The subsidiary of Hang Seng Bank will take over the role from State Street Global Advisors Asia, which has managed the fund for more than 20 years.
The transition to the new manager is expected to be completed in the third quarter this year, subject to regulatory approvals, the fund said in a filing yesterday.
Hang Seng Investment Management (HSVM) will lower the effective management fee of TraHK to 0.022 percent per annum in the first three years, equivalent to a 31 percent reduction compared with TraHK's management fee schedule, the fund said.
HSVM will further reduce the effective management fee to 0.019 percent a year from the fourth year onwards, which represents about a 40 percent reduction.
In a separate statement, the supervisory committee of TraHK said seven exchange-traded fund managers were invited to submit their credentials and proposals and the appointment is taking into account "HSVM's relevant experience, expertise and sizable presence in Hong Kong as well as the latest market developments and TraHK's future development."
State Street, which still remains the custodian of the fund, said it is supportive of the decision and also regards the change in manager to be in the best interests of unit-holders.
With more than HK$100 billion worth of assets under management, TraHK has been the largest and most popular ETF in the city.
The change of manager could date back to a controversy amid the Sino-US tensions last January when SSGA said it would stop making any new investment in US-banned companies following an executive order from former US President Donald Trump, but reversed its decision two days later after it was criticized by Hong Kong's former central bank chief.
SSGA is the Asian unit of Boston-based State Street Corporation.
Later last year, SSGA said US citizens and companies will not be able to trade any units after June 3 in 2022.
The Tracker Fund is designed to track the Hang Seng Index, which includes three firms blacklisted by the US: telecom giants China Mobile (0941) and China Unicom - whose subsidiary is China Unicom (Hong Kong) (0762) - as well as major oil producer CNOOC (0883).
The Tracker Fund was set up in 1999 to dispose of shares acquired by the Hong Kong government in its fight against speculators during the Asian financial crisis.

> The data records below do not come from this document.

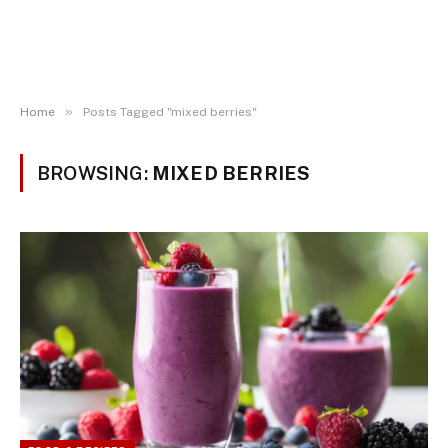
»
Home
Posts Tagged "mixed berries"
BROWSING:
MIXED BERRIES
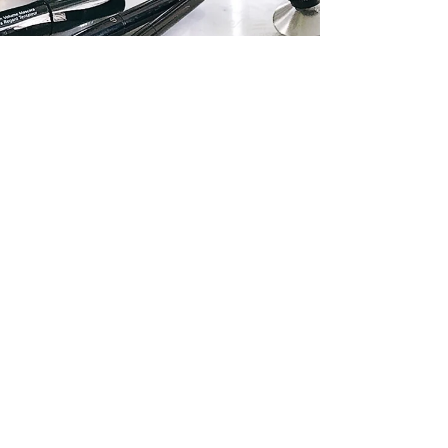
Linda Mok, www.silverkis.com
Aug 6, 2017
4 min read
Empties Volume 2 June - July
2017
In the blink of an eye, 2 months have passed, and it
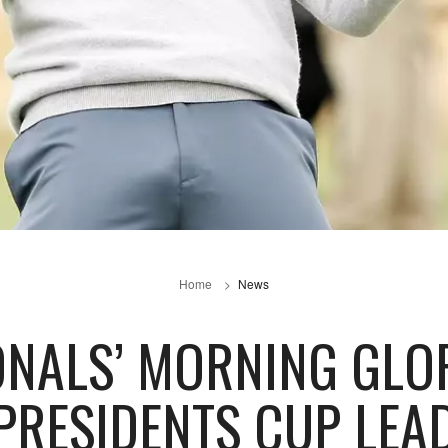
Home
News
ONALS’ MORNING GLO
PRESIDENTS CUP LEA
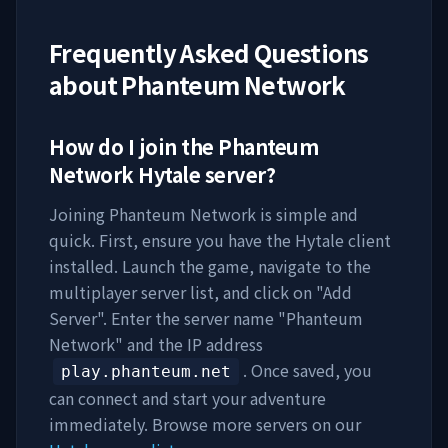
Frequently Asked Questions
about
Phanteum Network
How do I join the
Phanteum
Network
Hytale server?
Joining
Phanteum Network
is simple and
quick. First, ensure you have the Hytale client
installed. Launch the game, navigate to the
multiplayer server list, and click on "Add
Server". Enter the server name "
Phanteum
Network
" and the IP address
. Once saved, you
play.phanteum.net
can connect and start your adventure
immediately. Browse more servers on our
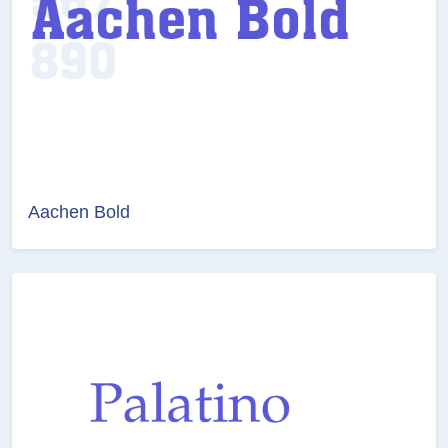
Aachen Bold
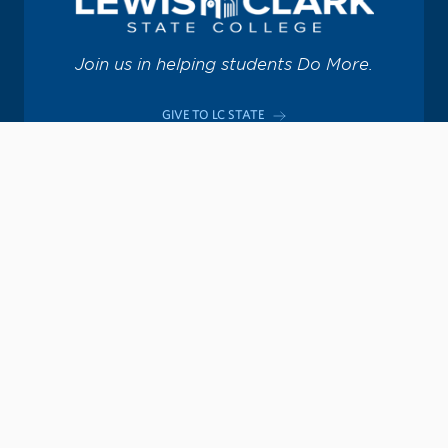
Join us in helping students Do More.
GIVE TO LC STATE
Academic Calendar
Consumer Information
Map & Directions
Contact Information
Offices & Services
Emergency Information
Directory
Provide Feedback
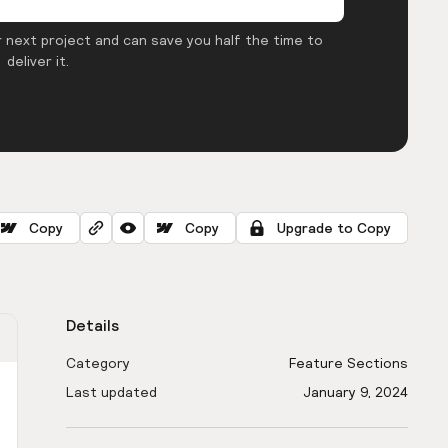
 next project and can save you half the time to
deliver it.
Copy
Copy
Upgrade to Copy
Details
Category
Feature Sections
Last updated
January 9, 2024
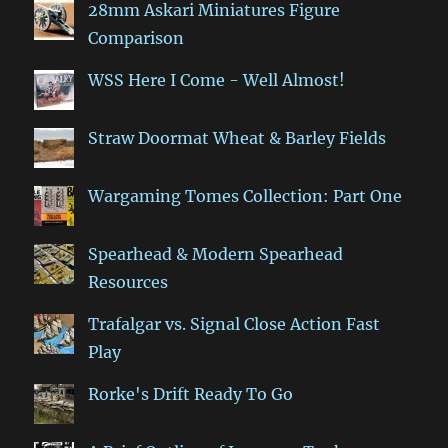
28mm Askari Miniatures Figure
Comparison
WSS Here I Come - Well Almost!
Straw Doormat Wheat & Barley Fields
Wargaming Tomes Collection: Part One
Spearhead & Modern Spearhead
Resources
Trafalgar vs. Signal Close Action Fast
Play
Rorke's Drift Ready To Go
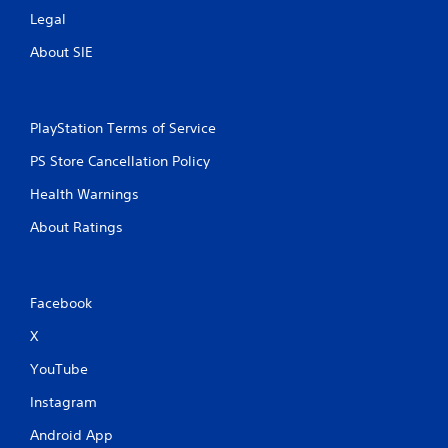
m
Legal
1
About SIE
0
5
PlayStation Terms of Service
PS Store Cancellation Policy
2
Health Warnings
r
About Ratings
a
t
Facebook
i
X
n
YouTube
g
Instagram
s
Android App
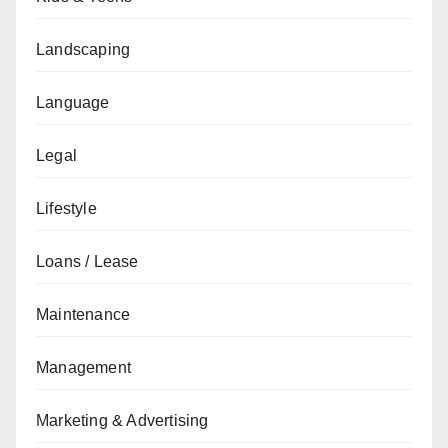
Landscaping
Language
Legal
Lifestyle
Loans / Lease
Maintenance
Management
Marketing & Advertising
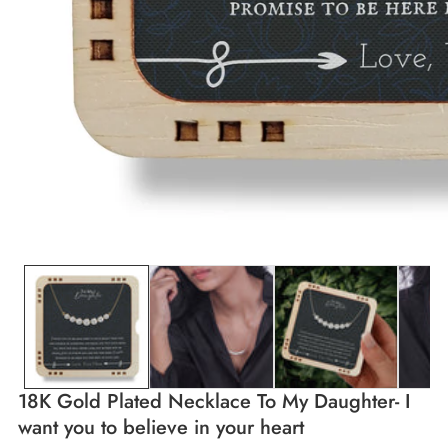
edia
allery
18K Gold Plated Necklace To My Daughter- I
want you to believe in your heart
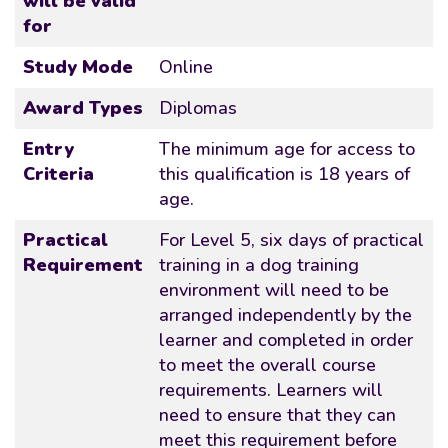
will be valid
for
Study Mode
Online
Award Types
Diplomas
Entry
The minimum age for access to
Criteria
this qualification is 18 years of
age.
Practical
For Level 5, six days of practical
Requirement
training in a dog training
environment will need to be
arranged independently by the
learner and completed in order
to meet the overall course
requirements. Learners will
need to ensure that they can
meet this requirement before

It is now widely used by institutional investors as a proxy for the Hong Kong stock market or an investment option for the city's Mandatory Provident Fund Scheme.
SSGA's initial decision had attracted scrutiny from the Hong Kong Monetary Authority and was criticized by former HKMA chief Joseph Yam in interviews with local media.
The HKMA said last May that if the supervisory committee of the Tracker Fund decides to change the fund manager, it will carefully evaluate different candidates.
This came after a local media report that the authority has appointed independent third parties to audit the Tracker Fund and is considering whether to change the fund manager.
HSVM and CSOP Asset Management were the two strong candidates for becoming the fund manager of the Tracker Fund, earlier reports said.
HSVM, who started managing index funds in 1995, manages 48 ETFs and retail funds, out of which 17 are index or index-related funds and nine are ETFs.
It is one of Hong Kong's largest asset managers with assets growing at an annualized rate of 17.5 percent and is ranked the second-largest ETF manager locally in terms of total assets.
"It is a privilege for Hang Seng Investment Management to be given the responsibility of managing TraHK, which holds a deep meaning for Hong Kong," said Diana Cesar, executive director and chief executive of Hang Seng Bank.